You will hear a lot about being able to push yourself when running in a group, but sometimes this can be detrimental. If you overexert, you could cause yourself an injury, become over-exhausted, and just overdo it.

This can happen when you try to keep pace out of your comfort zone, or just aren’t concentrating on what your body is telling you. When running alone, you are able to tune into what your body is saying, and make adjustments.

The same goes for your thoughts, is there something on your mind that you would like to think through? Sometimes, running solo is the perfect time to enjoy the headspace that is hard to come by with work and family life.

Gets You Race Ready

A half or full marathon is a solo activity that means you are going to want to train by running solo at least leading up to race day. Anyone competing should be familiar with how it feels to run such distances without a friend by their side.

When you feel like quitting, that voice in your head needs to know that it can get through that wall of self-doubt because you have run such distances on your own before. Relying on someone else to keep pace, or to ensure that they are adequately hydrated and have eaten the right foods pre-race is never a good idea.

It’s Just Easier

When running as part of a group, you are always reliant on everyone turning up on time. You might be ready to go, having stretched and hydrated in anticipation of the start, only to have to wait 15 minutes for the last member to arrive.

Having to find the starting point can be annoying if you are unfamiliar with it, also, is the pace going to be too much for some of the slower runners? Running as part of a group requires more patience, careful planning, and reliance on everyone being timely.

Even if these are not the sort of things to bother you usually, they can impact a straightforward run.

You Can Listen To All The Music You Like

Every running group is different and every runner is too. Sometimes you might be part of a group who likes to spend a lot of their running time concentrating with music in their ears, whilst other times they want to chat.

Depending on your mood or how you like to run, this can be an advantage or disadvantage.
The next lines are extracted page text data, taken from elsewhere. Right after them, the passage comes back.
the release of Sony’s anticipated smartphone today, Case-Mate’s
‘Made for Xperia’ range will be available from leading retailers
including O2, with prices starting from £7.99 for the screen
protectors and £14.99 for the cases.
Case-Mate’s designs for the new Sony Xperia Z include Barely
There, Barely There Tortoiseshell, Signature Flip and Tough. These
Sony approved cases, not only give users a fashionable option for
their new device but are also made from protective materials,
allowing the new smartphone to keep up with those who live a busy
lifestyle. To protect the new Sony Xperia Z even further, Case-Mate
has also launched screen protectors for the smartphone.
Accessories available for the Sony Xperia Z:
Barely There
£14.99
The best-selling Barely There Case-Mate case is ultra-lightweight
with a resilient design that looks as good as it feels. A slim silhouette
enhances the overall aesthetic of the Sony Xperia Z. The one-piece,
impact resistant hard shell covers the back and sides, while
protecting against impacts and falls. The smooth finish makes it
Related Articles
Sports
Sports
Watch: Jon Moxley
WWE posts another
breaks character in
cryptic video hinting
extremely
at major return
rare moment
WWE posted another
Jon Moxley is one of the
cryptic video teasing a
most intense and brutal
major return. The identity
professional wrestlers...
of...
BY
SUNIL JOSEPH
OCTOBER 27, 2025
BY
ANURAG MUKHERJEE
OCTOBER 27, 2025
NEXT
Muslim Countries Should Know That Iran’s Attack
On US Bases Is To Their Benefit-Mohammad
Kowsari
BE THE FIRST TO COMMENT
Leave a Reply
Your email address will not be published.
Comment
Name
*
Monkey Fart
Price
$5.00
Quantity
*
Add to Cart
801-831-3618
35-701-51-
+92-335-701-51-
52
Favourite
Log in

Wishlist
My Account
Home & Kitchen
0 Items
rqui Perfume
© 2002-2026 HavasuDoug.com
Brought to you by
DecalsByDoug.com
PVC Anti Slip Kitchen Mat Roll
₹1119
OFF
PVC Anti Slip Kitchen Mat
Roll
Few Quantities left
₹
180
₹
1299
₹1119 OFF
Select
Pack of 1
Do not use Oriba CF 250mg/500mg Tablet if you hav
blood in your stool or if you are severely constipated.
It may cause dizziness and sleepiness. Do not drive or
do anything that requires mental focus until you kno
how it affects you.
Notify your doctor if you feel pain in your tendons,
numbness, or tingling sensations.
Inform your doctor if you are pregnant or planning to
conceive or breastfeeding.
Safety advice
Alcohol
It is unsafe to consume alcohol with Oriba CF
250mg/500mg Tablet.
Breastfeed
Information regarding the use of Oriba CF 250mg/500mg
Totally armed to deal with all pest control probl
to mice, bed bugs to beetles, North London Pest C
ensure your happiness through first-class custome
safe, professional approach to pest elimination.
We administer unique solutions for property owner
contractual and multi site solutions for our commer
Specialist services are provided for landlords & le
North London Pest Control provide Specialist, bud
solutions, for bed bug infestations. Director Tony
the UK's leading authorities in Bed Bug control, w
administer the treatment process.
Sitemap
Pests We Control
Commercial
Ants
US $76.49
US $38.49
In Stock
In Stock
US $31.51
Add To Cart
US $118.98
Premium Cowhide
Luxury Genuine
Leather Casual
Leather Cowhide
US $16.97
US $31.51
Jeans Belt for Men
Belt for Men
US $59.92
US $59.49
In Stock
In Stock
Being able to plug your favorite, motivational music can not only help to pass the time faster, but it can be one of the best parts of running.

Concentrate On Form

People are distracting. Like we mentioned, you might be part of a running group that is more social over serious. If this suits you, then great! However, if you are trying to make improvements, this can be difficult if you are not able to fully concentrate.

Unless it is second nature, a serious runner will want to be able to work on their breathing, form, and pace. All these things are a little more challenging when discussing your plans for the weekend.

Being able to stretch halfway through can be beneficial, and something that is not so easy if you are worried about slowing a group.

Easier To Recover From Injury

We’ve mentioned listening to your body, and how it is easier when running solo, but the same goes for coming back from injury.

Pushing yourself too much too quickly can be detrimental and undo a lot of the good work that comes with recovery. It is vital that a runner goes at the pace that feels comfortable when trying to recover from something whether it is running related or not.

You Get To Take In Your Surroundings

We’re not going to say that either solo or group running makes the time go faster, as everyone is different. However, one thing that tends to be true is that it can be easier to take in the surroundings when running alone.

Whether running through a forest, on a trail, path, or around a lake, running alone gives you the time and headspace to take in everything around you.